_Your objective_
Reproduce the cougar hunt thread word for word, in full.

_Reading passage_

# cougar hunt



## swbuckmaster (Sep 14, 2007)

Sorry for the link I didn't have time to post it up here hope that ok.
It even has the kill shot on a little video clip enjoy.

http://www.monstermuleys.info/dcforum/D ... /2367.html


----------



## Nor-tah (Dec 16, 2007)

Now that is a Lion Hunt story!!! Wow good job with the detail and the video clip. I would love to do that some day. How long was he?


----------



## swbuckmaster (Sep 14, 2007)

I never measured him but I would say he was average length.


----------



## coyoteslayer (Sep 10, 2007)

Thanks for sharing an awesome story. You got yourself a really nice cat!!! Please send me GPS coordinates of the yotes.  I need to head out to the Bookcliffs this coming winter.


----------



## wyogoob (Sep 7, 2007)

Thanks for sharing. Nice cat


----------



## proutdoors (Sep 24, 2007)

One of my favorite hunting stories of 2007. I am not sure what I enjoyed more, the pictures here, or hearing the passion in your voice when you told me the story in person. Congrats again on your memorable hunt!


----------



## sawsman (Sep 13, 2007)

Good on ya! That was awesome. One less cat is a good thing, especially on the books.

sawsman


----------

(Limb landmark coordinates)

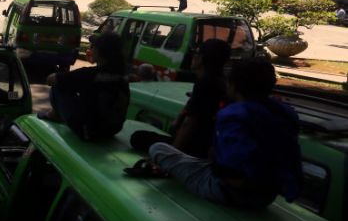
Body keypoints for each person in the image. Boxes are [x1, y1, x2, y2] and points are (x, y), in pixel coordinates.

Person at [129, 58, 302, 209]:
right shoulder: (285, 113)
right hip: (266, 197)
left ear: (234, 85)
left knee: (158, 148)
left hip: (230, 193)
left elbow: (229, 173)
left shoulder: (234, 115)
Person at [42, 32, 130, 142]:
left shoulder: (90, 74)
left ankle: (55, 115)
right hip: (112, 131)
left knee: (58, 87)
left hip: (86, 131)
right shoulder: (123, 75)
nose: (91, 49)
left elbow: (51, 79)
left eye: (93, 46)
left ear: (101, 52)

_Final answer_
# cougar hunt



## swbuckmaster (Sep 14, 2007)

Sorry for the link I didn't have time to post it up here hope that ok.
It even has the kill shot on a little video clip enjoy.

http://www.monstermuleys.info/dcforum/D ... /2367.html


----------



## Nor-tah (Dec 16, 2007)

Now that is a Lion Hunt story!!! Wow good job with the detail and the video clip. I would love to do that some day. How long was he?


----------



## swbuckmaster (Sep 14, 2007)

I never measured him but I would say he was average length.


----------



## coyoteslayer (Sep 10, 2007)

Thanks for sharing an awesome story. You got yourself a really nice cat!!! Please send me GPS coordinates of the yotes.  I need to head out to the Bookcliffs this coming winter.


----------



## wyogoob (Sep 7, 2007)

Thanks for sharing. Nice cat


----------



## proutdoors (Sep 24, 2007)

One of my favorite hunting stories of 2007. I am not sure what I enjoyed more, the pictures here, or hearing the passion in your voice when you told me the story in person. Congrats again on your memorable hunt!


----------



## sawsman (Sep 13, 2007)

Good on ya! That was awesome. One less cat is a good thing, especially on the books.

sawsman


----------